Once you select an option, it does open up another interface with those selected options. The result just makes you click a bunch of things a lot to get where you want to.
Clicking on Scan gives you a variety of different scan options. You have the standard scans (full system scan, quick scan, removable media, and also a boot scan) in the virus scans, while the smart scan performs a more generalized scan looking for problem areas like outdated software, viruses, add-ons, network threats, performance issues, and even weak passwords.
It’s nice that they bundled all of these features into Smart Scan, however, this scan is almost just a way for Avast to upsell their performance boosting addon.
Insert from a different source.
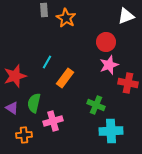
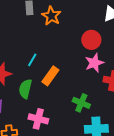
green semicircle: (34, 103) -> (25, 89), moved
pink cross: (53, 121) -> (38, 119), turned 30

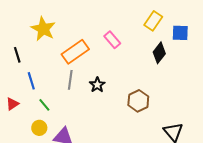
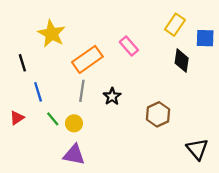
black diamond: (159, 53) -> (182, 61), turned -30
yellow circle: (39, 128) -> (74, 123), moved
You can see programs that need updating–however, I’m not sure that this is really that useful for everyday users who are fine with Adobe Acrobat or their media player being a bit out of data.
The other scans mainly are individual scans inside Smart Scan which enable you to look for browser add-ons, network threats, or performance issues.
Moving on to the tools section you will find SecureLine VPN, Firewall, SafeZone Browser, Rescue Disk, Sandbox, and a Data Shredder. Unless you pay more, you can’t use the VPN. As mentioned before, it’s an additional $59.99. I would suggest using one of our top rated VPNs instead.
SafeZone Browser is Avast’s safer browser which is suppose to be–well, more safe. It includes anti-malware layers, protects transactions, AD block, and filters pages with bad reputations. If you’re an entry level user, this could be a useful tool. Overall we liked how well it integrates with the password tool from Avast, but we found it a bit slow to use. Additionally, it’s like a whole new browser so it might take additional tweaking that you might not want to bother with.
Besides self-explanatory things like the firewall tool, and Rescue Disk, you also have Sandbox and Data Shredder. Sandbox lets you test files in a secure environment while Data Shredder gets rid of files permanently. Sandbox would be perfect for that sketchy .exe file. Both of these tools are easy to use and work fairly well–even if their uses are particularly niche.
The Password tool is your basic Antivirus password manager which sets you up with a master password and then lets you enter in your passwords. You can import passwords you have already, as well as add secure notes.
Overall, Avast has plenty of tools for you to use (some included and some not–VPN and cleanup are not included), and their scans are some of the most dynamic we’ve seen–even if their usefulness is sometimes questionable since Avast tries to get you to buy other products constantly.
Launching, installing, and getting Avast past the initial installation bump was more of a process than I would have liked. Firstly, starting up Avast just felt plain glitchy. A lot of my applications stopped connecting to my internet connection and I had to restart them to get them working like normal. The first time I restarted my computer I also noticed a huge slowdown in my startup time. The boot time scan also required an additional download which I found odd.
Performance using the application can often feel slow and laggy. Navigating tabs or interfaces or even launching the browser can have noticeable delays.
Scan times are quite hefty too with the full system scan taking two hours and 28 minutes–a new record in our scans compared to competitors. The quick scan was also a little bit longer than usual running at 29 minutes.
Avast also splits up how the program performs so it’s hard to identify how much system resources are being used during scans. System use seems normal to high–as you won’t be loading any major programs or games but even using the application by itself and navigating through menus can feel laggy or slow.
Avast Review Conclusion
Avast might be the most popular Antivirus software in 2016, but that certainly doesn’t mean its the best. In the end, when using Avast, I felt more like a way for them to make money, not a valued customer.